If you square the last three digits and subtract the square of the first three digits, you also get back a cyclic permutation of the number.

 857^{2} = 734449
 142^{2} = 20164
 734449 − 20164 = 714285

It is the repeating part in the decimal expansion of the rational number 1/7 = 0.1̅4̅2̅8̅5̅7̅. Thus, multiples of 1/7 are simply repeated copies of the corresponding multiples of 142857:

 $$\begin{align}
\tfrac17 & = 0.\overline{142857}\ldots \\[3pt]
\tfrac27 & = 0.\overline{285714}\ldots \\[3pt]
\tfrac37 & = 0.\overline{428571}\ldots \\[3pt]
\tfrac47 & = 0.\overline{571428}\ldots \\[3pt]
\tfrac57 & = 0.\overline{714285}\ldots \\[3pt]
\tfrac67 & = 0.\overline{857142}\ldots \\[3pt]
\tfrac77 & = 0.\overline{999999}\ldots = 1 \\[3pt]
\tfrac87 & = 1.\overline{142857}\ldots \\[3pt]
\tfrac97 & = 1.\overline{285714}\ldots \\
& \,\,\,\vdots
\end{align}$$

== Connection to the enneagram ==
The 142857 number sequence is used in the enneagram figure, a symbol of the Gurdjieff Work used to explain and visualize the dynamics of the interaction between the two great laws of the Universe (according to G. I. Gurdjieff), the Law of Three and the Law of Seven. The movement of the numbers of 142857 divided by 1/7, 2/7. etc., and the subsequent movement of the enneagram, are portrayed in Gurdjieff's sacred dances known as the movements.

== Other properties ==
The 142857 number sequence is also found in several decimals in which the denominator has a factor of 7. In the examples below, the numerators are all 1, however there are instances where it does not have to be, such as 2/7 (0.2̅8̅5̅7̅1̅4̅).

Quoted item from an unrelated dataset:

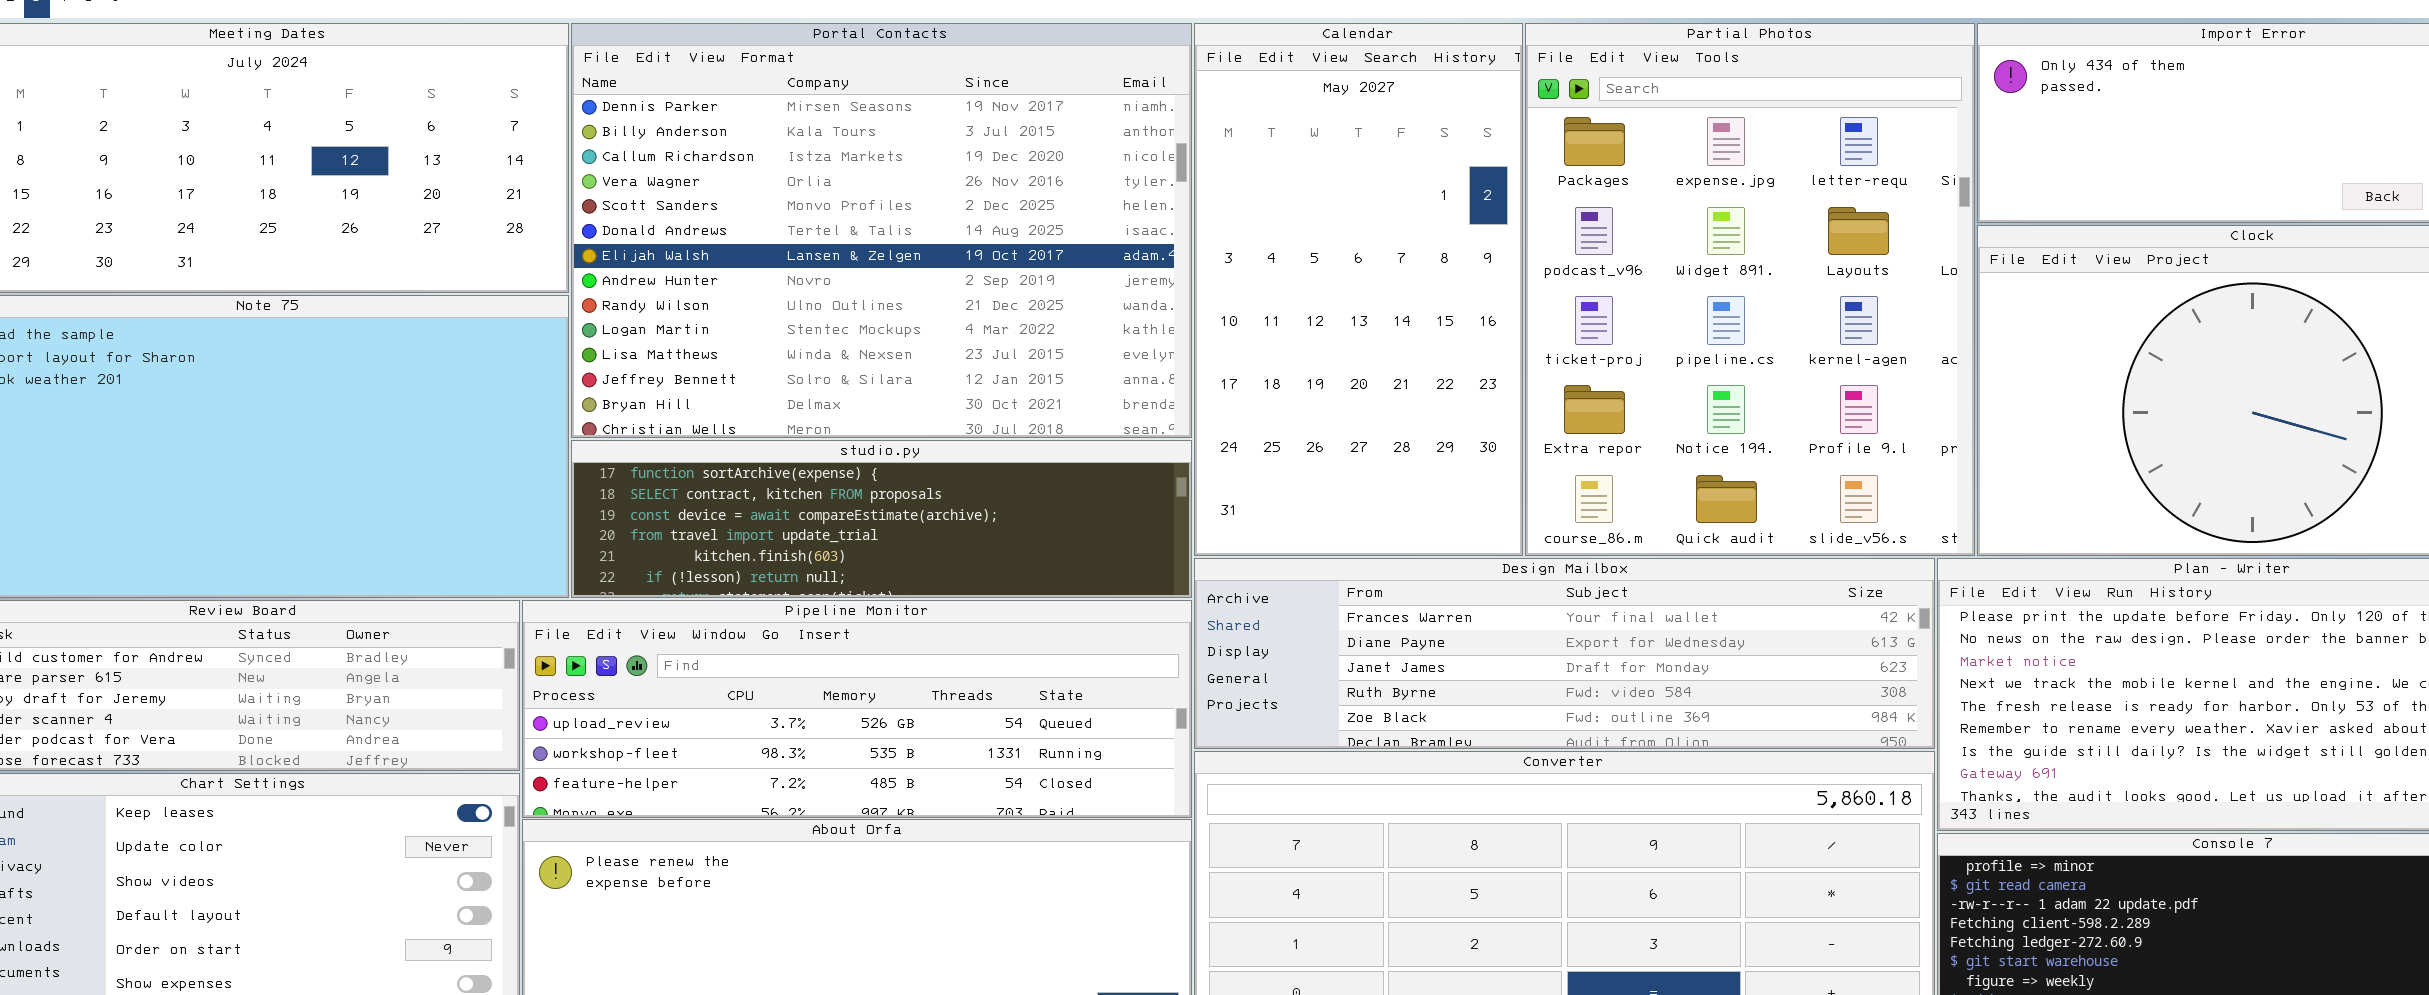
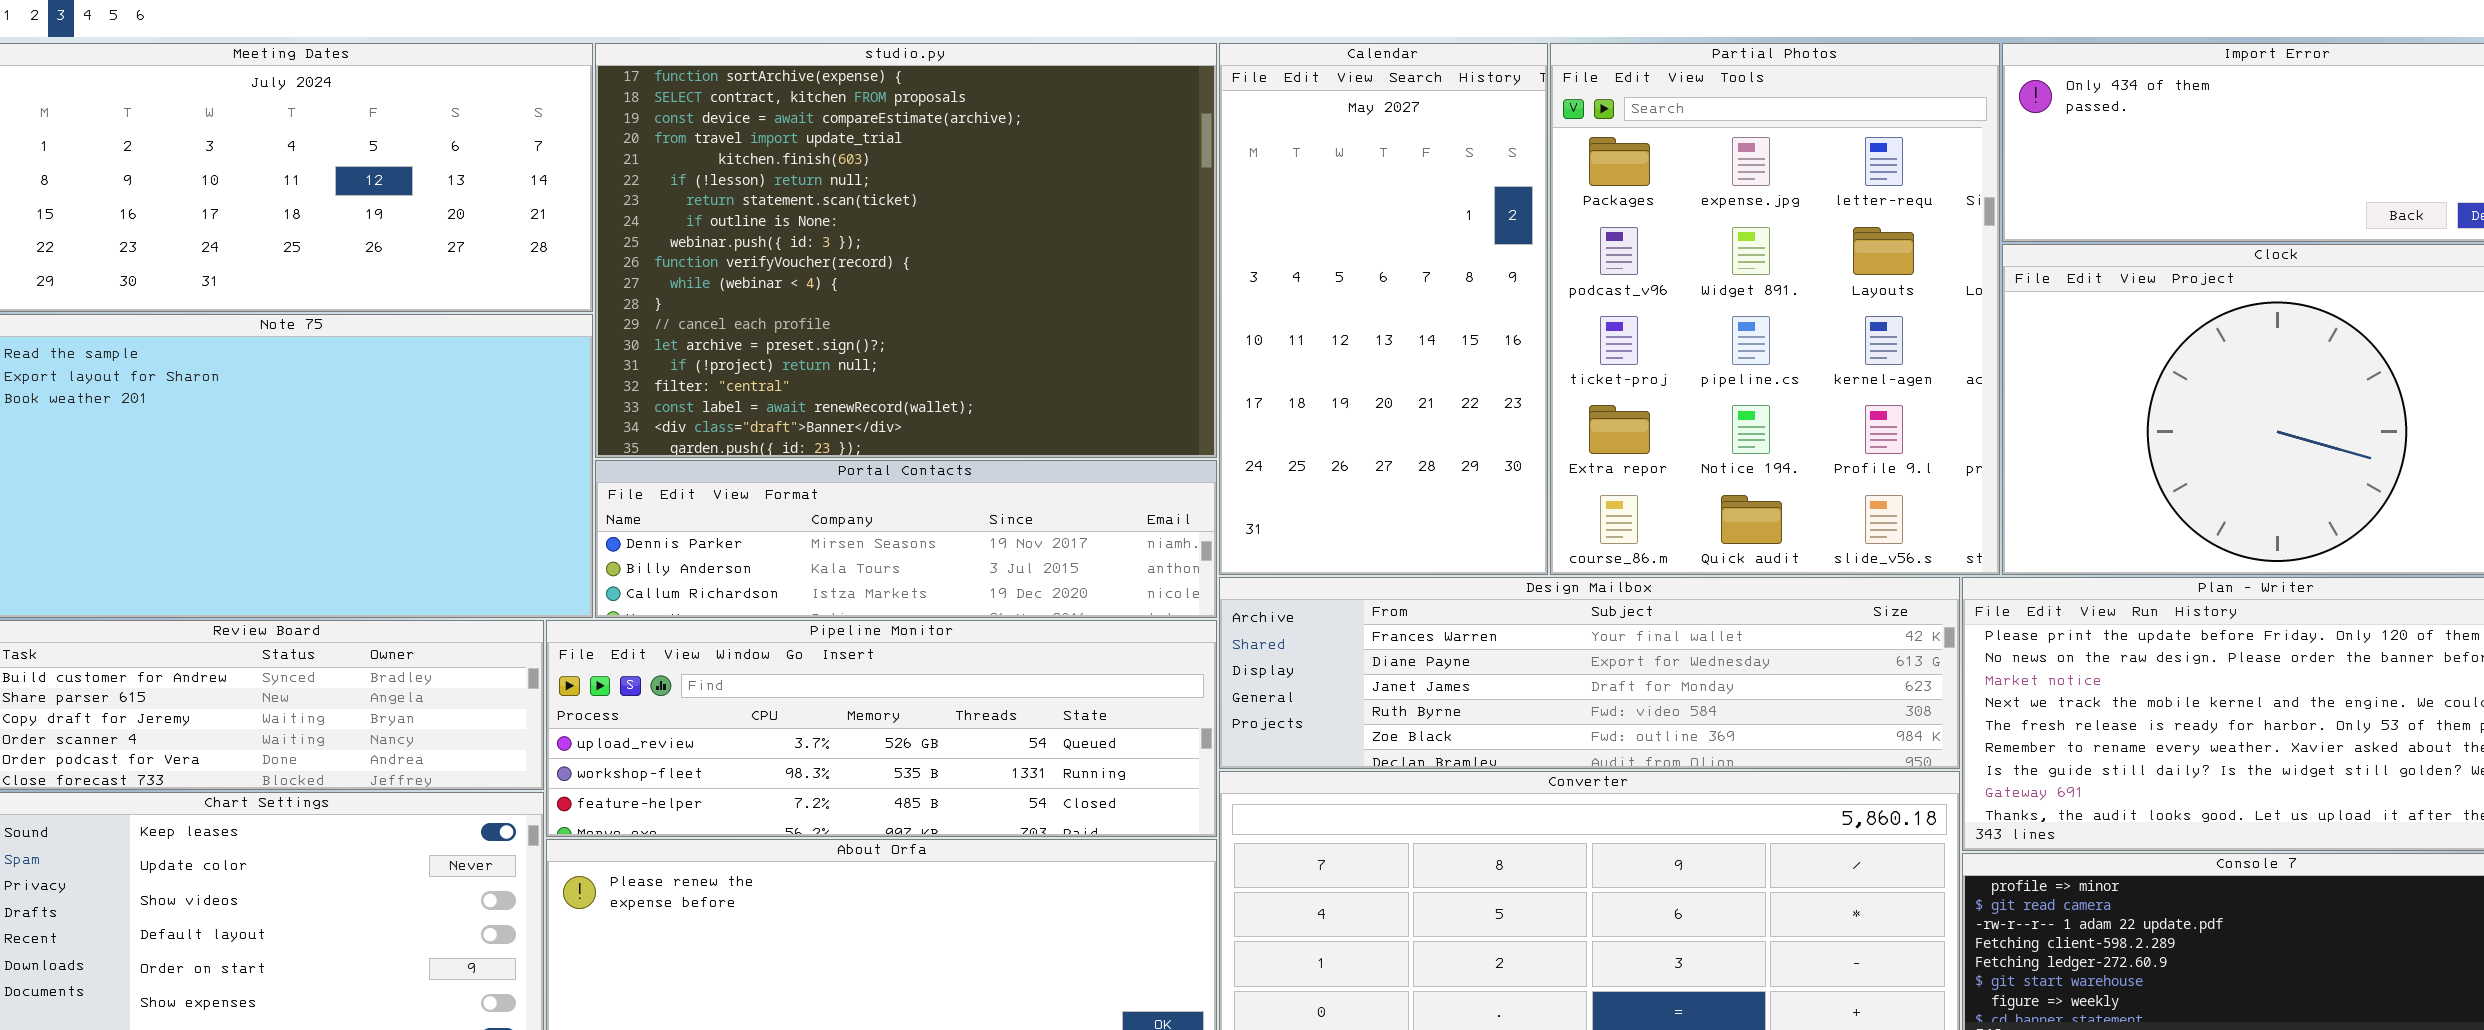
Portal Contacts: [571,23,1192,438] -> [595,460,1217,618], moved, resized
studio.py: [571,440,1192,598] -> [595,43,1217,458], moved, resized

For example, consider the fractions and equivalent decimal values listed below:

 1/7 = 0.1̅4̅2̅8̅5̅7̅...

 1/14 = 0.07̅1̅4̅2̅8̅5̅...

 1/28 = 0.035̅7̅1̅4̅2̅8̅...

 1/35 = 0.02̅8̅5̅7̅1̅4̅...

 1/56 = 0.0178̅5̅7̅1̅4̅2̅...

 1/70 = 0.01̅4̅2̅8̅5̅7̅...

The above decimals follow the 142857 rotational sequence. There are fractions in which the denominator has a factor of 7, such as 1/21 and 1/42, that do not follow this sequence and have other values in their decimal digits.